The SampleTracer

A core module which is being inherited by all generator classes. This class focuses on tracking sample generation including events, graphs and selections, and how they are cached in memory. The class can be used as a standalone package, but is primarily intended to be integrated into any abstract generator class that one might want to implement, this will be illustrated later. Most of the functionalities, such as the magic functions are implemented within this class, making it a rather useful core module.

Methods and Attributes

class Event

A simple wrapper class used to batch cached objects into a single object. Upon calling for a specific attribute, the class will scan available objects for the attribute. Unlike most sub-modules within the package, this class has limited functionalities in terms of magic functions.

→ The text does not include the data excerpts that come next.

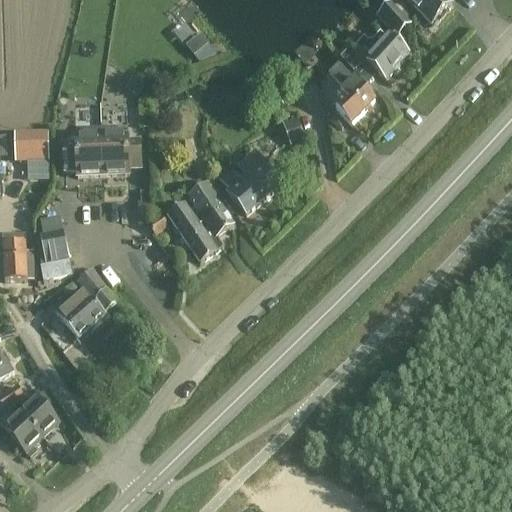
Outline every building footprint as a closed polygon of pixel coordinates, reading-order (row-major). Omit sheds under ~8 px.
[(400,0),(416,15),(431,28),(451,6),(445,0),(400,0)] [(392,8),(379,21),(398,40),(411,26),(408,13),(403,8),(404,8),(398,2),(392,8)] [(364,41),(355,51),(369,64),(366,67),(377,76),(386,85),(409,60),(399,51),(404,46),(394,37),(388,43),(379,35),(372,43),(370,41),(367,44),(364,41)] [(193,59),(209,47),(200,37),(185,49),(193,59)] [(314,41),(313,44),(312,46),(315,51),(322,50),(324,45),(321,40),(320,40),(314,41)] [(340,62),(340,63),(353,76),(354,75),(362,66),(349,54),(346,56),(340,62)] [(353,79),(339,66),(329,76),(343,90),(337,97),(344,104),(336,113),(352,128),(375,105),(351,82),(353,79)] [(305,144),(297,122),(284,127),(292,149),(305,144)] [(120,135),(116,132),(103,133),(103,132),(102,132),(102,133),(88,133),(85,137),(85,141),(76,142),(77,148),(65,148),(66,176),(71,176),(71,174),(78,174),(78,181),(130,179),(130,172),(136,172),(136,173),(142,173),(141,145),(129,146),(128,140),(120,140),(120,135)] [(48,135),(16,136),(17,164),(49,163),(48,135)] [(194,171),(191,148),(179,149),(182,173),(194,171)] [(273,174),(256,155),(238,171),(239,172),(237,174),(239,176),(241,173),(246,179),(240,185),(236,181),(238,179),(235,175),(233,176),(232,176),(221,185),(229,195),(227,196),(246,219),(280,189),(269,177),(273,174)] [(189,201),(207,228),(216,242),(234,229),(207,189),(189,201)] [(140,207),(138,207),(138,209),(138,228),(151,228),(151,195),(140,195),(140,207)] [(222,251),(216,242),(207,228),(201,232),(185,210),(168,222),(199,267),(222,251)] [(167,229),(161,220),(151,228),(151,229),(151,233),(155,238),(167,229)] [(60,221),(39,225),(42,239),(43,242),(41,243),(46,268),(40,270),(43,285),(72,279),(69,263),(62,230),(60,221)] [(17,249),(17,238),(2,239),(4,285),(27,284),(26,248),(17,249)] [(108,293),(93,274),(78,286),(83,292),(55,316),(77,342),(109,313),(119,305),(109,292),(108,293)] [(0,342),(0,383),(14,376),(4,357),(0,358),(0,343),(1,343),(0,342)] [(24,400),(17,389),(0,399),(0,403),(5,412),(24,400)] [(20,419),(42,441),(58,426),(44,412),(50,406),(39,394),(27,406),(30,409),(20,419)] [(0,428),(26,456),(42,441),(20,419),(15,424),(9,417),(0,425),(0,428)]
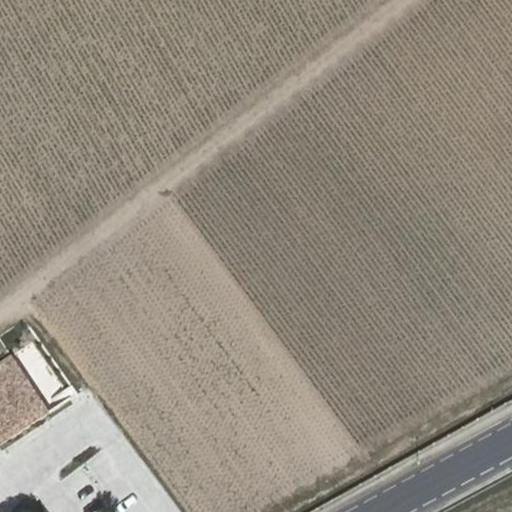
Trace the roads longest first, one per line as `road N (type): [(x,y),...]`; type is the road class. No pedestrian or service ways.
road 1 (track): [(402,0),(23,296),(82,379),(92,422),(157,511)]
road 2 (track): [(271,511),(511,376)]
road 3 (primary): [(378,511),(511,440)]
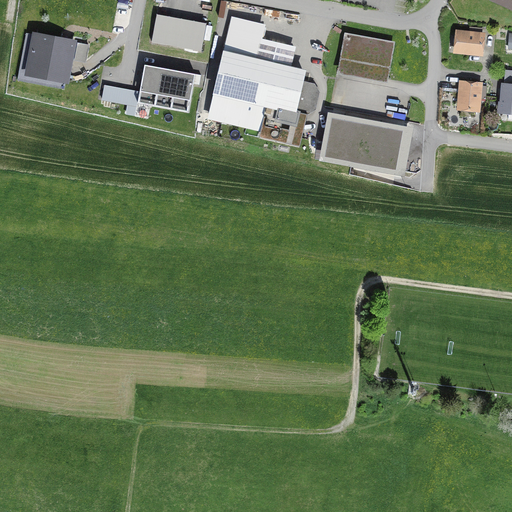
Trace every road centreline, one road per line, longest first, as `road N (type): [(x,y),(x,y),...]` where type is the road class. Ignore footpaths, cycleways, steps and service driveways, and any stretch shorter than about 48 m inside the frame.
road 1 (track): [(511,296),(372,281),(356,307),(351,416),(344,424),(330,431),(146,425),(126,511)]
road 2 (residential): [(273,0),(392,22),(423,17)]
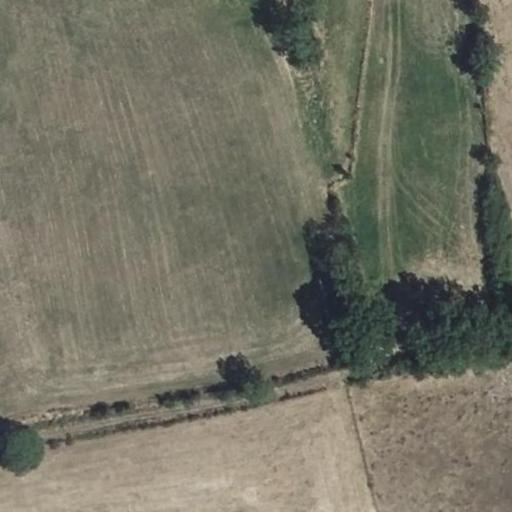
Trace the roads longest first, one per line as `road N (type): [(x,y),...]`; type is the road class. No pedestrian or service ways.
road 1 (track): [(0,441),(335,393),(511,334)]
road 2 (track): [(396,0),(380,213),(400,371)]
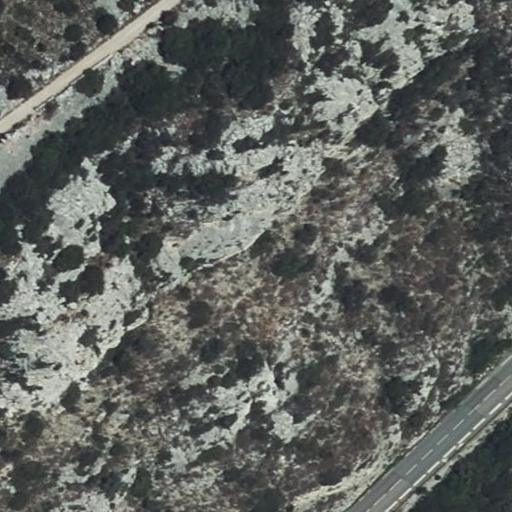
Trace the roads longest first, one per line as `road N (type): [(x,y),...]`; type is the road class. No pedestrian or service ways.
road 1 (track): [(0,123),(174,0)]
road 2 (secondary): [(361,511),(511,372)]
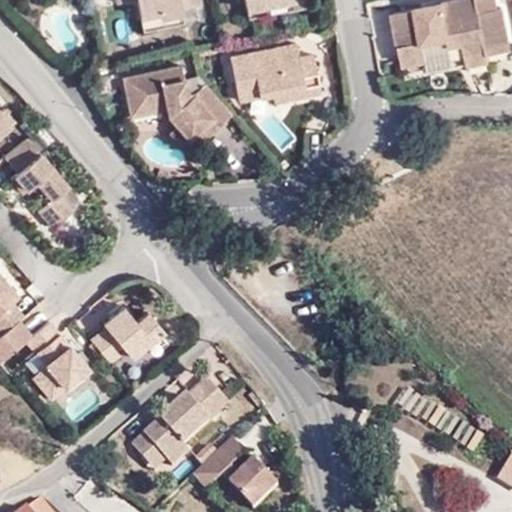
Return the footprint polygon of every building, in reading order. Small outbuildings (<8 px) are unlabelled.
[(165,22),(188,19),(187,13),(206,10),(204,0),(120,0),(122,8),(142,5),(146,21),(165,17),(165,22)] [(249,0),(252,13),(294,5),(292,0),(249,0)] [(502,14),(499,0),(483,0),(400,16),(409,67),(433,63),(430,45),(453,42),(454,49),(468,47),(472,68),(494,64),(493,58),(511,54),(511,40),(507,12),(502,14)] [(294,5),(252,13),(253,20),(295,13),(294,5)] [(189,28),(188,19),(165,22),(165,17),(146,21),(148,35),(189,28)] [(312,90),(313,99),(327,97),(321,60),(306,62),(304,47),(236,59),(245,103),(280,96),(312,90)] [(216,137),(238,118),(211,88),(201,96),(191,98),(188,81),(187,69),(129,80),(135,111),(171,104),(173,113),(173,116),(184,129),(196,143),(211,129),(216,137)] [(211,88),(204,78),(188,81),(191,98),(201,96),(211,88)] [(281,106),(313,99),(312,90),(280,96),(281,106)] [(171,104),(135,111),(136,120),(173,113),(171,104)] [(0,135),(16,122),(4,109),(0,112),(0,135)] [(195,155),(216,137),(211,129),(196,143),(184,129),(178,135),(195,155)] [(53,199),(48,202),(38,211),(53,228),(74,210),(60,194),(69,186),(28,138),(5,158),(18,172),(11,179),(25,193),(33,185),(38,181),(53,199)] [(33,185),(48,202),(53,199),(38,181),(33,185)] [(0,311),(13,300),(18,295),(3,277),(0,279),(0,311)] [(0,311),(0,332),(23,313),(13,300),(0,311)] [(358,300),(352,323),(369,334),(378,319),(358,300)] [(109,326),(94,338),(113,362),(127,349),(134,357),(166,330),(150,310),(138,321),(125,305),(111,318),(114,321),(109,326)] [(23,313),(0,332),(3,335),(26,316),(23,313)] [(114,321),(111,318),(105,322),(109,326),(114,321)] [(90,368),(78,353),(74,356),(70,352),(71,345),(50,321),(28,341),(49,366),(35,377),(53,399),(90,368)] [(113,362),(94,338),(93,339),(112,362),(113,362)] [(154,443),(167,458),(173,466),(190,450),(185,444),(231,404),(209,379),(176,408),(179,413),(172,419),(169,415),(133,445),(142,454),(154,443)] [(179,413),(176,408),(169,415),(172,419),(179,413)] [(155,469),(167,458),(154,443),(142,454),(155,469)] [(203,467),(218,453),(211,446),(197,460),(203,467)] [(50,511),(41,499),(24,511),(50,511)]
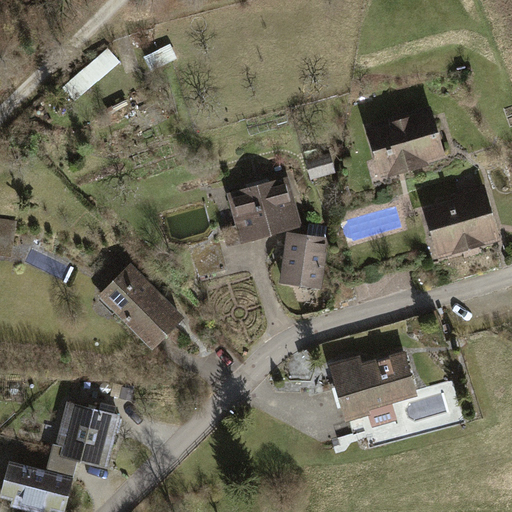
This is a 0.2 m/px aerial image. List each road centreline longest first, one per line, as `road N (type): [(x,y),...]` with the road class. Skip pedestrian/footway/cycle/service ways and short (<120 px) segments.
road 1 (residential): [(119,511),(260,367),(308,332),(511,280)]
road 2 (track): [(0,123),(128,0)]
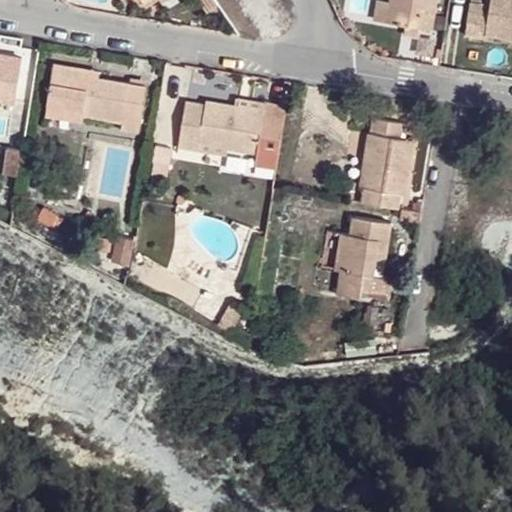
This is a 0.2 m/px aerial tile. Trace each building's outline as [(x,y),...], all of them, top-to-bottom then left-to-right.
[(389,23),(393,1),(383,0),(377,0),(374,20),(389,23)] [(392,0),(393,1),(389,23),(408,25),(419,27),(430,29),(434,0),(392,0)] [(511,0),(491,0),(490,7),(471,3),(465,41),(484,44),(485,36),(511,40),(511,0)] [(419,27),(408,25),(406,36),(418,38),(419,27)] [(0,98),(16,101),(21,59),(0,55),(0,98)] [(54,64),(47,106),(84,112),(84,116),(123,122),(123,128),(140,130),(147,86),(99,78),(98,84),(89,83),(91,70),(54,64)] [(100,71),(91,70),(89,83),(98,84),(99,78),(100,71)] [(277,167),(287,103),(268,100),(267,105),(266,111),(240,106),(207,100),(207,103),(187,100),(180,147),(199,150),(201,143),(260,153),(260,164),(277,167)] [(241,101),(240,106),(266,111),(267,105),(241,101)] [(84,112),(47,106),(46,116),(83,122),(84,116),(84,112)] [(364,188),(362,202),(398,208),(400,193),(403,192),(412,139),(400,137),(403,123),(371,118),(361,187),(364,188)] [(20,177),(24,150),(7,148),(3,174),(20,177)] [(167,159),(155,157),(153,176),(163,177),(167,159)] [(40,208),(35,221),(54,228),(59,215),(40,208)] [(381,248),(386,250),(391,222),(353,217),(351,235),(343,233),(337,269),(341,270),(337,294),(361,298),(362,289),(389,294),(392,277),(376,275),(378,258),(381,248)] [(135,243),(118,238),(111,264),(128,269),(135,243)] [(227,278),(235,283),(237,282),(241,283),(245,280),(258,257),(251,255),(247,254),(241,254),(237,257),(230,269),(227,275),(227,278)]
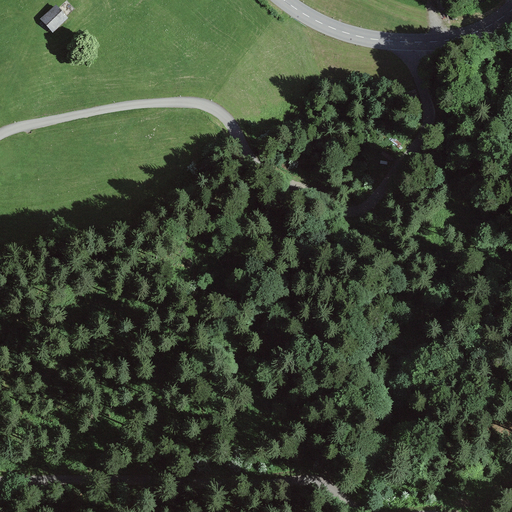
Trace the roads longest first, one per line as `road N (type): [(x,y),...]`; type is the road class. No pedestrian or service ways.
road 1 (unclassified): [(0,134),(115,106),(192,102),(221,113),(261,170),(354,210),(379,192),(426,126),(411,42)]
road 2 (unclassified): [(362,511),(320,481),(301,479),(0,481)]
road 3 (tertiary): [(411,42),(331,27),(285,0)]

release_event() EventTemplate

A method which releases the event object from the sample tracer batch.

release_graph() GraphTemplate

A method which releases the graph object from the sample tracer batch.

release_selection() SelectionTemplate

A method which releases the selection object from the sample tracer batch.

event_cache_dir() dict

Returns a dictionary of the current caching directory of the given event name.

graph_cache_dir() dict

Returns a dictionary of the current caching directory of the given event name.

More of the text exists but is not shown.